-- Фрагмент документа --
С конечным выводом Изгоева перекликаются критические замечания умной и проницательной Клавдии Сергеевны, собеседницы Изгоева, об образе Вертера. Она считает, что окончание книги Гете «не совсем удовлетворительно для нашего времени», что поэзии пора «перестать быть криком сомнения и отчаяния, пора сознать свое истинное назначение — быть вестницею надежды и веры в лучшее будущее». Клавдия Сергеевна убеждена, что Гете «иначе завершил бы свою книгу, если б писал ее для нынешних поколений».[590]

4

В обзоре русской литературы за 1842 год Белинский утверждал, что В. А. Соллогуб после Гоголя «первый писатель в современной русской литературе».[591] Критик обнаружил в творчестве автора «Тарантаса» (1840) такие черты, которые присущи всей прозе гоголевского направления. «Отличительный характер повестей графа Соллогуба, — говорит Белинский в том же обзоре, — состоит в чувстве достоверности, которое охватывает всего читателя, к какому бы кругу общества ни принадлежал он…, читая повесть графа Соллогуба (речь идет о повести «Медведь», — Н. П.), каждый глубоко чувствует, что изображаемые в ней характеры и события возможны и действительны, что они — верная картина действительности, как она есть, а не мечты о жизни, как она не бывает и быть не может».[592]

Соллогуб приоткрывает завесу над петербургским обществом и показывает трагедию его пустоты, разложения и гибели: «… сердце пусто, мыслей мало, чувства нет»; «тщеславие — вот божество, которому поклоняется столичная толпа».[593] И человек в этом обществе поступает не так, как хотел бы, как подсказывает ему сердце и искреннее чувство, а как велит свет. В «Истории двух калош» (1839) дана печальная история любви и творчества бедного, но одаренного музыканта, не признанного лживым, продажным и бесчувственным светом, измучившим его до сумасшествия. В повести «Медведь» (1842) Соллогуб с болью говорит о судьбе одинокого, простого и забитого героя, полюбившего княжну и отвергнутого ее обществом. Бессилие любви и таланта перед законами света — одна из центральных тем не только психологических бытовых повестей Соллогуба («Аптекарша», 1841; «Старушка», 1850), но и его юмористических, очерковых зарисовок, фельетонов («Большой свет», 1840; «Лев», 1841; «Сережа», 1841; «Черты петербургской жизни», 1847).

Образы бедного чиновника Дмитрия Петровича и его несчастной дочери Настеньки («Старушка»), бескорыстного аптекаря («Аптекарша»), плебея — музыканта («История двух калош») противостоят в повестях Соллогуба представителям дворянского светского общества, модникам и «львам» столичной жизни. Последние потеряли любовь к родной стране, оказались чужими ее простому народу.

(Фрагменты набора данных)

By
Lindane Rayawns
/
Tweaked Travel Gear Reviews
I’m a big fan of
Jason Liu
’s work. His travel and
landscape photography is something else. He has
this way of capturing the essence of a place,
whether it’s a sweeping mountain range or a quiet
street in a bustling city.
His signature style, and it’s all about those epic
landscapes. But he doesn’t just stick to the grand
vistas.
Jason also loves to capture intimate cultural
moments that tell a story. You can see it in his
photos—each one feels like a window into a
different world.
...
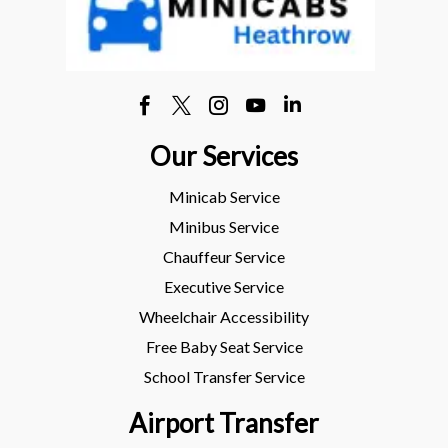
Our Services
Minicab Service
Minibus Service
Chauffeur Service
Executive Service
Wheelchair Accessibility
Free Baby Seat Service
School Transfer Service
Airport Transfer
...
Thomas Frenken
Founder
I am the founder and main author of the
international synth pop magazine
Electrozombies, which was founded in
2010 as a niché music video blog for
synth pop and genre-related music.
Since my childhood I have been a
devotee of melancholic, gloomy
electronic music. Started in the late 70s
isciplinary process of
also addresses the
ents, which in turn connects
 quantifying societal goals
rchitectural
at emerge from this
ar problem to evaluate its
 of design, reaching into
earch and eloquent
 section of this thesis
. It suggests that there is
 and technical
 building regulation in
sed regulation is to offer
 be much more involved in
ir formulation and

-- Задания --
**A)** Кого Белинский в обзоре русской литературы за 1842 год назвал первым писателем в современной русской литературе после Гоголя, согласно тексту о прозе Соллогуба?
**B)** Напишите продолжение текста о прозе Соллогуба, которое следует за его последним предложением.

-- Ответы к заданиям --
**A)** В. А. Соллогуба.

**B)**
В лучшем своем произведении «Тарантас», созданном под непосредственным влиянием «Мертвых душ» и послужившим Белинскому пово дом к написанию одной из программных его статей, Соллогуб, пользуясь жанром «путевых впечатлений», нарисовал обширную и правдивую картину русской жизни. Перед читателем предстает здесь с отрицательной стороны жизнь всех сословий России («Русский барин», «Помещик», «Чиновники», «Сельский праздник», «Купцы»), ее уездных и губернских городов, постоялых дворов, гостиниц, помещичьих усадеб. Русская действительность ставит в комическое положение героя — славянофила. Такой способ изображения — сопоставление идеологии героя и русской действительности, ее подлинного положения и ее реальных запросов, проверка ими «достоинств» героя — явится одним из основополагающих в последующем русском общественно — психологическом романе.

Проза Соллогуба, непосредственно связанная с критической школой Гоголя, была, однако, лишена понимания источников социального зла русской жизни. Соллогуб почти не затронул в своих повестях вопроса о крепостном праве. Отвергнув славянофильскую веру в народ, он отказался от надежд на пробуждение народа.

Рассказы и очерки Я. П. Буткова, объединенные им в двух частях сборника «Петербургские вершины» (1845–1846), явились целой энциклопедией жизни обездоленных обитателей «петербургских вершин». Среди этих обитателей Бутков исключительное внимание обращает на судьбу бедного петербургского чиновника, которая столь глубоко взволновала и других прозаиков 40–х годов. Подобно Н. Ф. Павлову, Бутков декларирует необходимость изображения петербургской бедности и высмеивает традиционные «аристократические» взгляды на предмет искусства. В своем «Назидательном слове», открывающем «Петербургские вершины» в качестве своеобразного литературно — эстетического манифеста, автор с горечью заявляет:

«Н, несмотря на численную незначительность блаженной частицы (т. е. богатых, — Н. П.), она исключительно слывет Петербургом, всем Петербургом, как будто прочее полумиллионное население, родившееся в его подвалах, на его чердаках, дышущее одним болотным воздухом, лечащееся болотными испарениями, не значит ничего, даже вовсе не существует!».[594]

Автор хорошо видит расслоение петербургского общества на бедных и богатых. Как и многие представители «натуральной школы», он заглядывает в интимную, домашнюю жизнь людей, выросших в условиях бедности и богатства, повествует о тайнах обогащения и преуспевания, гибели и нищеты. Во всем этом видна верность действительности, истинность положений. Не случайно многие ситуации и образы «Петербургских вершин» занимали, в одно время с Бутковым, молодого Достоевского, Некрасова, волновали молодого Салтыкова — автора «Запутанного дела».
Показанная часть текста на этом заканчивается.